Die 33-jährige Annahita Esmailzadeh, Münchnerin mit iranischen Wurzeln, studierte Wirtschaftsinformatik und ist seit 2021 Führungskraft bei Microsoft. Zudem ist sie zertifizierte Business-Coachin. 2023 veröffentlichte sie ihr erstes Buch: “Von Quotenfrauen und alten weißen Männern“.

AZ: Frau Esmailzadeh, Sie sind nicht nur Managerin in der Tech-Branche, sondern halten auch Vorträge, schreiben Bücher, coachen andere. Liegen Sie manchmal auch auf der Couch und gucken Netflix?
ANNAHITA ESMAILZADEH: Eher nicht. Wenn ich freie Zeit habe, dann bin ich lieber mit Freunden beim Essen, in den Bergen oder mache Sport. Nach so einem Serien-Netflix-Marathon fühle ich mich einfach nur emotional erschöpft.

In Ihrem kürzlich erschienenen Buch “Was du nicht hören willst – aber wissen solltest, um erfolgreich zu sein“ loben Sie den Streamingdienst-Anbieter aber, weil er es geschafft hat, sich immer wieder neu zu erfinden.
Netflix ist ein sehr prägnantes Beispiel dafür, dass man sich nicht auf alten Erfolgen ausruht. Der Anbieter schafft es, relevant zu bleiben – etwa, indem er eigene Serien produziert. Das können wir auch auf uns als Einzelperson übertragen: Man sollte sich niemals denken, ich bin jetzt Experte oder Expertin auf einem Gebiet und das wird mir bis zur Rente reichen. Faktisch sind wir alle austauschbarer, sobald wir uns mit dem Status quo zufriedengeben.
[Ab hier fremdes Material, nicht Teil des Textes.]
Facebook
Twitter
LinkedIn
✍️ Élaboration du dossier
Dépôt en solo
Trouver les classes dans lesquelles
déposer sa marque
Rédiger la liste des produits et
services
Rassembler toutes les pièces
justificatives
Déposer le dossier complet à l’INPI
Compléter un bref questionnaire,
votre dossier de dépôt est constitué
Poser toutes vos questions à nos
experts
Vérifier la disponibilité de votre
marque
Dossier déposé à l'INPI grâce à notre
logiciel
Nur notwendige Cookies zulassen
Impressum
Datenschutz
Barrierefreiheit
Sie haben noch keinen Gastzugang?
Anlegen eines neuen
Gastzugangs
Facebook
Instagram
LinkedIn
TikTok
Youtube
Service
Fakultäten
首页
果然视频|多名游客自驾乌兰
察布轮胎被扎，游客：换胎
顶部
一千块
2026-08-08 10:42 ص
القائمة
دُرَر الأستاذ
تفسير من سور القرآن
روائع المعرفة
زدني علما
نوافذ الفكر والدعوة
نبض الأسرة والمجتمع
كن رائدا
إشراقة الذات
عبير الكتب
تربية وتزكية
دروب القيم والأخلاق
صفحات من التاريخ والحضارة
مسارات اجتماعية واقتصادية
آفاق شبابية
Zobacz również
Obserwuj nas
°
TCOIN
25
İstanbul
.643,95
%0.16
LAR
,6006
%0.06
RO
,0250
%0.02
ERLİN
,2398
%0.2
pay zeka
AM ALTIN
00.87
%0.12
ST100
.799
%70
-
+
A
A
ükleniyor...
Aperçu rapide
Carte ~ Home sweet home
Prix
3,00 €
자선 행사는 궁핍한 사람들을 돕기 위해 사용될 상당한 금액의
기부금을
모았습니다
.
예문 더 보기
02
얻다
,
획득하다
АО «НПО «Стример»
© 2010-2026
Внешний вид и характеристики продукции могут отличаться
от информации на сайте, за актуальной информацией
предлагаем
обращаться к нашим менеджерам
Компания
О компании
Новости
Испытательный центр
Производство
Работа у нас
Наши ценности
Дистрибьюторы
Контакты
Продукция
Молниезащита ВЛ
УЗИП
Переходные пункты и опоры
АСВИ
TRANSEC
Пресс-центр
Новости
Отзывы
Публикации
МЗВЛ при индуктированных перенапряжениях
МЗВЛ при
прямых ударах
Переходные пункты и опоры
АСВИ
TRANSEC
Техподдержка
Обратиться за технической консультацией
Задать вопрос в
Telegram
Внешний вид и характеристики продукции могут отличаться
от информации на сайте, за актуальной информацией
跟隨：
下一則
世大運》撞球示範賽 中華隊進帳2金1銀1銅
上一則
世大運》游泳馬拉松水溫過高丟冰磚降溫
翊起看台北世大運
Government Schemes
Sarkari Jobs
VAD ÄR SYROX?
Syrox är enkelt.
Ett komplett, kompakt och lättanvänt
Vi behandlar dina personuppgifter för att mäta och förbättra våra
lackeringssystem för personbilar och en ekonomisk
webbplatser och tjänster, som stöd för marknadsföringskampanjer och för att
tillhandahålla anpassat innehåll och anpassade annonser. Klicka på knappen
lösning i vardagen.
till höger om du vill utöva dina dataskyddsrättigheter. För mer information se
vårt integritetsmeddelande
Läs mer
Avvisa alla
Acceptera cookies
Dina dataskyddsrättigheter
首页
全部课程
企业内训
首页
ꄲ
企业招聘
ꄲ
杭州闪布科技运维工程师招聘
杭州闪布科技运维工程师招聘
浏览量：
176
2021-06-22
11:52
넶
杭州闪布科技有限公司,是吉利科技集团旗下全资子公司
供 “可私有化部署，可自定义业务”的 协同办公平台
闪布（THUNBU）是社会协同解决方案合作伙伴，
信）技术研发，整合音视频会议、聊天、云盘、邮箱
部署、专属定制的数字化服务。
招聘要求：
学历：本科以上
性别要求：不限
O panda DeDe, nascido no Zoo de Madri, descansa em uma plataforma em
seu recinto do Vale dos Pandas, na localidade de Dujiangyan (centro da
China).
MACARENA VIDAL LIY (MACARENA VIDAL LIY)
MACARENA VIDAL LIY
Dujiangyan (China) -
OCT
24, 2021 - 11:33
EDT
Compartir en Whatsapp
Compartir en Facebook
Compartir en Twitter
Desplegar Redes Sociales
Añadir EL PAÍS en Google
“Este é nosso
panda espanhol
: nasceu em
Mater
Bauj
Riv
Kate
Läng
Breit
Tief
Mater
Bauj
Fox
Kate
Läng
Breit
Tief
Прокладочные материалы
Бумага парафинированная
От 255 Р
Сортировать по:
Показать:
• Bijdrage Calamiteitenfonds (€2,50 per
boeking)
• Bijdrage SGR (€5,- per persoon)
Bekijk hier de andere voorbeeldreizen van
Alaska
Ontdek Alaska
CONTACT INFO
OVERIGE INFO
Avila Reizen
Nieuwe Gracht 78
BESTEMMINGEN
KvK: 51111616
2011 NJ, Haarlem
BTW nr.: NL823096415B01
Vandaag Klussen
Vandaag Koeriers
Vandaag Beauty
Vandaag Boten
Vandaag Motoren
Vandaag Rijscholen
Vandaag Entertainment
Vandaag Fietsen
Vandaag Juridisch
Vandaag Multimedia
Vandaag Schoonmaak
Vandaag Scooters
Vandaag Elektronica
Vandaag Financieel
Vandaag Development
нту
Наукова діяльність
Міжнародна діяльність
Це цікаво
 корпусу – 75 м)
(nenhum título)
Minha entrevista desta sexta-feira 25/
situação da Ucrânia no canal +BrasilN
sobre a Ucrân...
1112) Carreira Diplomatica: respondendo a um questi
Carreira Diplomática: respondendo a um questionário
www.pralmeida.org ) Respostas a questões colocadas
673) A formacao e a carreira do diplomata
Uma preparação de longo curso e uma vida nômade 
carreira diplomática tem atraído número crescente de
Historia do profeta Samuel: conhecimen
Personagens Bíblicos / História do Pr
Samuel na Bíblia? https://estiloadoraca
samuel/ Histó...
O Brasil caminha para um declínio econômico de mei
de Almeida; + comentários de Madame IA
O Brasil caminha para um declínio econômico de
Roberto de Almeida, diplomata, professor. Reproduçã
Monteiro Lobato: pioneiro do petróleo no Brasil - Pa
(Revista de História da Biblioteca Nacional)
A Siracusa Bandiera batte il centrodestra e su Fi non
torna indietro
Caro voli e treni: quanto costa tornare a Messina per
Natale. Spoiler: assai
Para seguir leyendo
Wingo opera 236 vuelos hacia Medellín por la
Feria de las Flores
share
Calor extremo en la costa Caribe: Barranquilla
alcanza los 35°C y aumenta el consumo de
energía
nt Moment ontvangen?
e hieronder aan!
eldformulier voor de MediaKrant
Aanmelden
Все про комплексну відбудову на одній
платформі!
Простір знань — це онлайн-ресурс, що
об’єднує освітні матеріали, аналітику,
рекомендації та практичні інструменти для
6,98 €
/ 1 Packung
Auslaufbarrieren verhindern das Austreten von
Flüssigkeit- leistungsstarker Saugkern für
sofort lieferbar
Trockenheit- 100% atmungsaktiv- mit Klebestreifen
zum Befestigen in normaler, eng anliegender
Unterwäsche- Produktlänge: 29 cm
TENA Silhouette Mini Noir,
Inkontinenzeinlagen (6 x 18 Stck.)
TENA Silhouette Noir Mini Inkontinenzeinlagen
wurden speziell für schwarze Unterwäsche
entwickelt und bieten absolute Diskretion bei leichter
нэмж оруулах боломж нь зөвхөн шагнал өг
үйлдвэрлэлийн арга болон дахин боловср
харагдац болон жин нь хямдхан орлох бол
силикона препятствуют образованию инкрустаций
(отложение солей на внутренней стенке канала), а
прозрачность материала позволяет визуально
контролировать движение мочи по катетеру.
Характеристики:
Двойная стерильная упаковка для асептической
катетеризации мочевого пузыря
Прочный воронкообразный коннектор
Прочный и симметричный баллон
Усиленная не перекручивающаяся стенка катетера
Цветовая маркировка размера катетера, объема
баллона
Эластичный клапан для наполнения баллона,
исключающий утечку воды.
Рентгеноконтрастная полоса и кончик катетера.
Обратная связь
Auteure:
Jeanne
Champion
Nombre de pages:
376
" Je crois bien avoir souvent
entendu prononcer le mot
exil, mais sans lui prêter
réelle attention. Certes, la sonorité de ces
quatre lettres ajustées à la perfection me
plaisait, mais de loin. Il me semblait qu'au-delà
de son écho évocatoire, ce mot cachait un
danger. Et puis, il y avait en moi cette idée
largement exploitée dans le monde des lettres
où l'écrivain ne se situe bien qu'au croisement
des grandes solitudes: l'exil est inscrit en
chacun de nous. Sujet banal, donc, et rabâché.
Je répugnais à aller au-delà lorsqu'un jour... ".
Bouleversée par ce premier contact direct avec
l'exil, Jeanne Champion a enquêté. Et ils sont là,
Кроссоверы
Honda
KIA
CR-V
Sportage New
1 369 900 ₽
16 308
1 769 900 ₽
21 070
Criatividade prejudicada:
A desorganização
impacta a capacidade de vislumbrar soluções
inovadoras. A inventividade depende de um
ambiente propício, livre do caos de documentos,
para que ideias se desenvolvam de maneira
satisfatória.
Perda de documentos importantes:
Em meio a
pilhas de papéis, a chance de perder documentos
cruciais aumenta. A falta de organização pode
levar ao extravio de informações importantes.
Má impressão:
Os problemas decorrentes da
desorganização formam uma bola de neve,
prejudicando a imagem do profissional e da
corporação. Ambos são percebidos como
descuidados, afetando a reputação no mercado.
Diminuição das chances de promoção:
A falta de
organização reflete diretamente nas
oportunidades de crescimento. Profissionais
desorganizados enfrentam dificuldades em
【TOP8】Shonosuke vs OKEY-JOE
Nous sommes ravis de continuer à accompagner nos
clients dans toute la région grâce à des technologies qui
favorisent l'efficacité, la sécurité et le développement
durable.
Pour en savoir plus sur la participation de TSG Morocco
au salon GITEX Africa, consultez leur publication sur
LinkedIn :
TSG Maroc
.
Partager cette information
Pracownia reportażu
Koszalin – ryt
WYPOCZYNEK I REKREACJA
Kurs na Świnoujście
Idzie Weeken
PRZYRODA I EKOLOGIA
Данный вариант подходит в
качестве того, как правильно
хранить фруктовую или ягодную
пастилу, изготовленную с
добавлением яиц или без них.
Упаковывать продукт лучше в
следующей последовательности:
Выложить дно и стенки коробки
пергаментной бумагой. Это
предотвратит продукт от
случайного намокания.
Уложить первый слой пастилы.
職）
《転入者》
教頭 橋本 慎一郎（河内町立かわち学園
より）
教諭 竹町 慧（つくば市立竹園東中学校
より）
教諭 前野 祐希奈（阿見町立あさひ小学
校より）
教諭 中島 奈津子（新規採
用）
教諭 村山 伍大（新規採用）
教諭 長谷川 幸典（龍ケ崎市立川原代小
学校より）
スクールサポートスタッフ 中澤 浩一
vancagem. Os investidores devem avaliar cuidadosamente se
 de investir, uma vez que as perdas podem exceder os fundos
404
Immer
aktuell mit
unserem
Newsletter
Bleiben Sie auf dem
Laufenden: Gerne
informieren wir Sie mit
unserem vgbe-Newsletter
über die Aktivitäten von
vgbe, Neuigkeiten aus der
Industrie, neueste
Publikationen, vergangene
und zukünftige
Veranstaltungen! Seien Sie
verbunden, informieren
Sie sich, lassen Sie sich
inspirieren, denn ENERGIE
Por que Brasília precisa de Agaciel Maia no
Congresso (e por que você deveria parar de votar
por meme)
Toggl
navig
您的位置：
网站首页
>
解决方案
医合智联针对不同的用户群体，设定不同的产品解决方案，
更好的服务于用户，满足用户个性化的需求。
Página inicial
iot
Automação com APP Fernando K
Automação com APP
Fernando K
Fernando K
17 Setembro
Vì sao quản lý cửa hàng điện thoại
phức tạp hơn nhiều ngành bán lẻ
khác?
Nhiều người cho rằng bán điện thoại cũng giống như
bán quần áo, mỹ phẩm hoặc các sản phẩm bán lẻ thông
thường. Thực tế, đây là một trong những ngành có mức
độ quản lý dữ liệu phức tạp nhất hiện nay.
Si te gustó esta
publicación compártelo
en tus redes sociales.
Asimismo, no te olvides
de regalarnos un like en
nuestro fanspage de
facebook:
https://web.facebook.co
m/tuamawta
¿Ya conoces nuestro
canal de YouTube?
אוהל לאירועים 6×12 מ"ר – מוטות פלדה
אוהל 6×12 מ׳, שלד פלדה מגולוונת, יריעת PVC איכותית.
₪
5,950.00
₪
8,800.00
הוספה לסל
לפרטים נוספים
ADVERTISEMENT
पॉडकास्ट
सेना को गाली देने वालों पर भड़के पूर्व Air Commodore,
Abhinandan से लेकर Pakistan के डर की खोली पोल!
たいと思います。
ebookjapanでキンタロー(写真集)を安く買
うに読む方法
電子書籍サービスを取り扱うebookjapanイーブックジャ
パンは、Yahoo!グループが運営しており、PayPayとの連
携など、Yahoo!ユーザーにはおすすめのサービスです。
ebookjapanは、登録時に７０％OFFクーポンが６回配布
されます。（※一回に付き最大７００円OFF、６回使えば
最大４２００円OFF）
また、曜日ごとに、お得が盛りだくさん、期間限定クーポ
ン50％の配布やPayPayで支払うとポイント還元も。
“Ich wusste: Es gibt keinen Plan B – ich bin mein Plan B“

Wie kann man dem vorbeugen?
Die Zukunfts-Skills in unserer sehr volatilen und schnelllebigen Zeit sind Lernfähigkeit und das Vermögen, sich auf ein dynamisches Umfeld immer wieder einzustellen.

Vielen fällt das schwer, weil sie Angst vor Neuem haben. Wie kommt man da raus?
Unser Körper signalisiert bei neuen Dingen Gefahr und reagiert mit den klassischen Symptomen: Wir fangen an, zu schwitzen, schneller zu atmen, sind nervös. Diese Gefühle sind natürlich für uns nicht angenehm. Es ist aber wahnsinnig wichtig, dass wir unsere Komfortzone verlassen, wenn wir über uns hinauswachsen wollen.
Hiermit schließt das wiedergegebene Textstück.